If you want to help your child respond to joint attention, try to get your child’s attention in the gentlest way. For example, if your child is playing with a toy and you really want to show them the boats out the window, you can say, “Hey, look at those boats” or simply point to the boats and see if your child looks. If your child does look at the boats, immediately praise this behavior. You can say, “Oh, I am so excited you like boats too” or “I am so glad you are here with me, and we can enjoy these boats together.” Again, you are showing your child that it is important to join other people in their experiences.
If you are doing these activities and your child is truly not responding, treatment may be needed. Early intervention, meaning getting help while your child is still young, has the best outcomes for improvement in this area.
Organizing (also known as executive functions) in childhood refers to the child’s set of thinking skills that include planning, initiating tasks, self-monitoring, paying attention, and using effective problem-solving approaches.
What To Do:
DO keep instructions simple when you can. Give one direction at a time, have a structure and definition for tasks you expect your child to complete. If you say ‘clean your room,’ have a chart with clothes hanging in the closet, Legos in the Lego bin, and the bed made.
DO use a lot of charts and visuals. Having a chore chart, a bathroom routine chart, or a homework chart that allows you and your child to see the tasks, check them off and earn praise or reward is a great idea for a child who has trouble with organization.
DO give immediate positive feedback and reinforcement to your child whenever you can. Keep in mind the idea that we should have five positive things to say to our child for every negative or critical statement we make.
DO help your child maintain a calendar and a schedule. Start early with a calendar with the school or preschool schedule, plus holidays, plans for days off, dentist appointments, etc. Have your child help draw the icons, mark off days to a fun trip, etc. This experience will help them later on with longer assignments and planning.
DO use timers and reminders/warnings about time to shift. Even though you do it every night, use a timer to signal the end of free time or TV time and give warnings before expecting your child to shift to PJs, brush teeth, etc. Wait out the protests. Echo that you get it, that you know it is hard to stop doing fun things.
DO have an organized space used only for homework/ work assignments. Whether it is a desk in the bedroom organized for schoolwork or a small lap desk with a lid that can store pencils, paper, calculator, etc., help your child have a dedicated space. Do not have your child do assignments in a noisy room with TV, music, etc. If your child does need music to focus, try instrumental. Set the stage with a routine for getting work done.

Dataset content
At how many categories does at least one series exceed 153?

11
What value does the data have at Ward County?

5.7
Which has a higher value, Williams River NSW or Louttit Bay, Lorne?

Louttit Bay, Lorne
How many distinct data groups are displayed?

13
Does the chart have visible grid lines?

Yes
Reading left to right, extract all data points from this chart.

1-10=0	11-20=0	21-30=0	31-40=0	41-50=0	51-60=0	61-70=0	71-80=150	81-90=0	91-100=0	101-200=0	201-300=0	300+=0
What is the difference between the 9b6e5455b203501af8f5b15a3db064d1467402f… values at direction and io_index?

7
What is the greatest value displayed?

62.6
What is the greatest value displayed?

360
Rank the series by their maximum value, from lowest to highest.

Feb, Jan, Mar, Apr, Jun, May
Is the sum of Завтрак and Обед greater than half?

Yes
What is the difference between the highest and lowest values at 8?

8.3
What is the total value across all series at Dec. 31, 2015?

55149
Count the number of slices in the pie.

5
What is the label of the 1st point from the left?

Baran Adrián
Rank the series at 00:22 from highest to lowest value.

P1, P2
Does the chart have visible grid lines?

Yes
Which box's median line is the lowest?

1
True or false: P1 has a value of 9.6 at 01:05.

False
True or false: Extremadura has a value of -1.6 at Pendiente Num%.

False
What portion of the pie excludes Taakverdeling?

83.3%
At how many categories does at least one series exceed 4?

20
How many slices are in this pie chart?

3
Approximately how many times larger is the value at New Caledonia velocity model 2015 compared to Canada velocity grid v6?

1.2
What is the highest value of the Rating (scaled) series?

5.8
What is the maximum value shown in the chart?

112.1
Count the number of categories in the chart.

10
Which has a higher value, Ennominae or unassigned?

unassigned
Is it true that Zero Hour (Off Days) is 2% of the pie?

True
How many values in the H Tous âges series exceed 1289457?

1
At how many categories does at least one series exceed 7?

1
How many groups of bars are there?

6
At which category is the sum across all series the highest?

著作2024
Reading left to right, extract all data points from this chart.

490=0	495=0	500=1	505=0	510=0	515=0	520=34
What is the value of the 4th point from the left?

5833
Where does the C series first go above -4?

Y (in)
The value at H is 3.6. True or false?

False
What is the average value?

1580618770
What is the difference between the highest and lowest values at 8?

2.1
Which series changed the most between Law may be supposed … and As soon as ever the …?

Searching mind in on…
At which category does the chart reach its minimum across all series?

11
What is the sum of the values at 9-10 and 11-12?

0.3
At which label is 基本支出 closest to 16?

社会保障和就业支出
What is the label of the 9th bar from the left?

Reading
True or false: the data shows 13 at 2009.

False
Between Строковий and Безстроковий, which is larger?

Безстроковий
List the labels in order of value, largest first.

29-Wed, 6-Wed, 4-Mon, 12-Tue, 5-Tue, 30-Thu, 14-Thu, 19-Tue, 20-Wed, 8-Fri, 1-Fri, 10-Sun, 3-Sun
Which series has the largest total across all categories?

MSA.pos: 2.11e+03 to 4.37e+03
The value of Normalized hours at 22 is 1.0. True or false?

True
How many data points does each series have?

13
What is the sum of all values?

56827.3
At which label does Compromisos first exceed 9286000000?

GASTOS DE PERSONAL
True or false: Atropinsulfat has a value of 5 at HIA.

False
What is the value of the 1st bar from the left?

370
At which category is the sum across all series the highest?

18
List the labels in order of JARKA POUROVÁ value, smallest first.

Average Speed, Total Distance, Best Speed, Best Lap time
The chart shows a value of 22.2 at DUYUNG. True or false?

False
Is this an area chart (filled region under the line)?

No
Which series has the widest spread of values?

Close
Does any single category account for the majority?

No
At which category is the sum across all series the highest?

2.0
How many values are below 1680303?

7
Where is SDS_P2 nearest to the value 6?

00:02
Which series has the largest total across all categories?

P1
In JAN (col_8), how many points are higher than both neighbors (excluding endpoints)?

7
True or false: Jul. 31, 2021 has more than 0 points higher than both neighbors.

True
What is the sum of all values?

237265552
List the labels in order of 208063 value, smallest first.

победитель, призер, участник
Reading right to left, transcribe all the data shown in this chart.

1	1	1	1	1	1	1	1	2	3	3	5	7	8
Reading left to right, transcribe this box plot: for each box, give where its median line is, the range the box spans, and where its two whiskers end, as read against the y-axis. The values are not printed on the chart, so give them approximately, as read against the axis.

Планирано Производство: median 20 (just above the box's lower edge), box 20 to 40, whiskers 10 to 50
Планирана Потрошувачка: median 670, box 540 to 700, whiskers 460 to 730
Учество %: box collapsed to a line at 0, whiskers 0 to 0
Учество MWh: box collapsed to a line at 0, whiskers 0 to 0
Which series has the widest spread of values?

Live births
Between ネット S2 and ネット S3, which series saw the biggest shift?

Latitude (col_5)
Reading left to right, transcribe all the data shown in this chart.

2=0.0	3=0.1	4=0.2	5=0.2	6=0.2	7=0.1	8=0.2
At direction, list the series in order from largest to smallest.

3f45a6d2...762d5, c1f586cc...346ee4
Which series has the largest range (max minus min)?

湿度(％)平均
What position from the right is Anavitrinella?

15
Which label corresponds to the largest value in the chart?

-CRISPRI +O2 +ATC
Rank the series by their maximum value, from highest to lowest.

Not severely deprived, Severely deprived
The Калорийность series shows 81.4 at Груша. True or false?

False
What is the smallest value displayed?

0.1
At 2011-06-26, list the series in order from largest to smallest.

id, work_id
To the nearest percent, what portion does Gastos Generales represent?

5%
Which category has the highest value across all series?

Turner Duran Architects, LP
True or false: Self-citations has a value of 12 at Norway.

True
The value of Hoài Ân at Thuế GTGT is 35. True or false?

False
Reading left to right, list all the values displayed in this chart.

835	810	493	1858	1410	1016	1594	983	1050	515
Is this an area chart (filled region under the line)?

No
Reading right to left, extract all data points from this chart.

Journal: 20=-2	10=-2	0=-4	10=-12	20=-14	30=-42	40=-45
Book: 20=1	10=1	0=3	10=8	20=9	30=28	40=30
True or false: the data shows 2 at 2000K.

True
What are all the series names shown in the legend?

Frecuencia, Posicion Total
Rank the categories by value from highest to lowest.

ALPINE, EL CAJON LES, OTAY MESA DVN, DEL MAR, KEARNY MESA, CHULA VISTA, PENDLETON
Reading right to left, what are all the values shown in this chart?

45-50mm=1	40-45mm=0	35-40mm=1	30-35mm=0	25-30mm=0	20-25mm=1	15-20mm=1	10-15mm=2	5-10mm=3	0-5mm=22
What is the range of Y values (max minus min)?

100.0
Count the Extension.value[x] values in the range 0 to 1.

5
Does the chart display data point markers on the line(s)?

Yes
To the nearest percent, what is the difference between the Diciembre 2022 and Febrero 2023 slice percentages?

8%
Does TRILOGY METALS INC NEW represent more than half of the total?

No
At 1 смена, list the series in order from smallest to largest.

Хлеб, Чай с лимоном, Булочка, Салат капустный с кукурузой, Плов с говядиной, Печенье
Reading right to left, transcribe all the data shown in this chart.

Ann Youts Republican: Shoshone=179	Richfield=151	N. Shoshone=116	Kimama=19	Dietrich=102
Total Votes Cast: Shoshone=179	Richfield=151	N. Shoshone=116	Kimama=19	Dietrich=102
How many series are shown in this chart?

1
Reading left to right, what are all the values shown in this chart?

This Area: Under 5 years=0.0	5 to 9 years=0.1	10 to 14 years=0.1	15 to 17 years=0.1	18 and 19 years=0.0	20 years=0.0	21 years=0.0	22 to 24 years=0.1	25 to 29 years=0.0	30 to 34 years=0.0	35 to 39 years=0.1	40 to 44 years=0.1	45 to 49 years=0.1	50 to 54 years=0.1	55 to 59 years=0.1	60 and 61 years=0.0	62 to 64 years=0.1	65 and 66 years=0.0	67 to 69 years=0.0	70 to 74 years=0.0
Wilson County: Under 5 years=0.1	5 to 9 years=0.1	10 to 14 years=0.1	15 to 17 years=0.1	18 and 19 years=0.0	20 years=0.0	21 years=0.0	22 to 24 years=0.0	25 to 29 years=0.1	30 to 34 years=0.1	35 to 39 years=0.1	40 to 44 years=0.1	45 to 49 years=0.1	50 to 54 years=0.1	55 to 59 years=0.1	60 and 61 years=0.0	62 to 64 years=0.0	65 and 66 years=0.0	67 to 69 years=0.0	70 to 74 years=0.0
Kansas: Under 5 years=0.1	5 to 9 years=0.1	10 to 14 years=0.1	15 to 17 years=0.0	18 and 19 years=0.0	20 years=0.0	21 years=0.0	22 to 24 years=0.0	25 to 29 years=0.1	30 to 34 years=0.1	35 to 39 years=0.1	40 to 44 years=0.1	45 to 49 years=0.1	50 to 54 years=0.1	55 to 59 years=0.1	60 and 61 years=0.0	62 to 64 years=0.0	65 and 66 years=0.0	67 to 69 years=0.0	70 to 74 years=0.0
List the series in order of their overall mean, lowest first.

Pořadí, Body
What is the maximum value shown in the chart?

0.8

Exercises
1/ From the parenting text, quote the passage starting with "Organizing (also known" and going on through "trouble with organization.".
2/ Answer these from the parenting text:
(a) What does the text say early intervention means?
(b) How many positive things should a parent say for every negative or critical statement?
(c) What kind of music does it suggest trying if a child needs music to focus?

Answers provided
1/
Organizing (also known as executive functions) in childhood refers to the child’s set of thinking skills that include planning, initiating tasks, self-monitoring, paying attention, and using effective problem-solving approaches.
What To Do:
DO keep instructions simple when you can. Give one direction at a time, have a structure and definition for tasks you expect your child to complete. If you say ‘clean your room,’ have a chart with clothes hanging in the closet, Legos in the Lego bin, and the bed made.
DO use a lot of charts and visuals. Having a chore chart, a bathroom routine chart, or a homework chart that allows you and your child to see the tasks, check them off and earn praise or reward is a great idea for a child who has trouble with organization.

2/
(a) Getting help while the child is still young.
(b) Five.
(c) Instrumental music.